Look again at the barebones sketch of the exercise in the instructor’s guide. The instructor will “have” students write “JESUS” on a piece of paper. It is not folded, as in the initial reports out of Florida, but placed face up on the floor—-that is, students are “asked” to put it there in this fashion. Then they are “asked” to think about “it” for a moment—-the “it” presumably being the meaning of the name “JESUS.” Then they are “instructed” to step on it. The guide goes on, “Most will hesitate. Ask why they can’t step on the paper.”
All this “having” students do this, “asking” them to do that, and “instructing” them to do the other thing, as anyone knows with as much experience teaching college students as Professor Neuliep has (and I have over thirty years’ experience myself), is going to result, some of the time, in compliance—-sometimes immediate compliance, even from inwardly squeamish students. If a fairly anti-Christian professor—-and we know there are such creatures—-is stern and insistent enough, even given to badgering students or saying it’s “required” of them, more will do it. Much depends on how complaisant students are, and how imperious professors are. Things may be all warm and fuzzy in Neuliep’s classroom, but he cannot vouchsafe that the same conditions prevail elsewhere. This suggested exercise is an open invitation to the abuse of Christian students, whether Professor Neuliep intends it as such or not.

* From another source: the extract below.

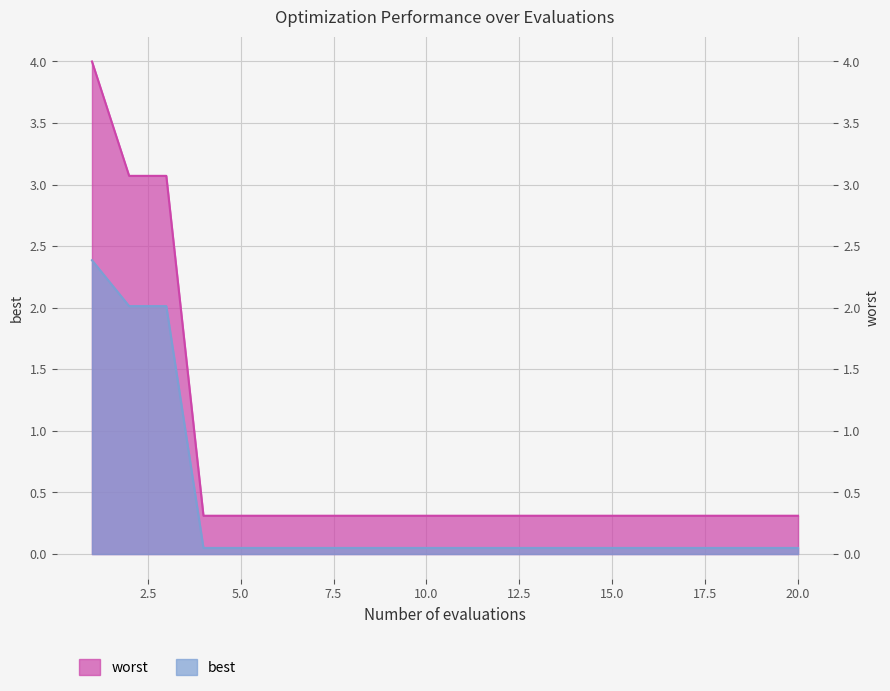

List the series in order of their peak value, highest first.

worst, best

And that brings us to whether this exercise should ever be employed even in the friendliest atmosphere with the “coolest” professor. Neuliep says that in his own experience most of the students won’t step on the paper. That means that evidently some of them will . And that means that a communication professor—-at a Catholic college—-is directly instructing his students to blaspheme the name of Jesus—-and sometimes he’s getting exactly that result. In short, he is telling his faithful students to sin, and some will do it, out of weakness, or respect for his authority, or even thoughtless curiosity about where he is going with this.
A fair description, in fact, of what this exercise expects of Christian students is a renunciation of the faith. Am I reading too much symbolic communication into the act? I don’t think so, and the charge that I am would sound strange coming from the professor of communication whose whole point in this exercise is to be “edgy” and push students to see the power of symbols and symbolic acts.
It’s not a happy thought, that a leading textbook in intercultural communication is accompanied by an instructor’s guide that suggests having students undertake an act of symbolic communication of a kind that early Christian saints went to their deaths as martyrs rather than commit. I think Professor Neuliep would be well advised to knock it off, and to take this out of future editions of his instructor’s guide.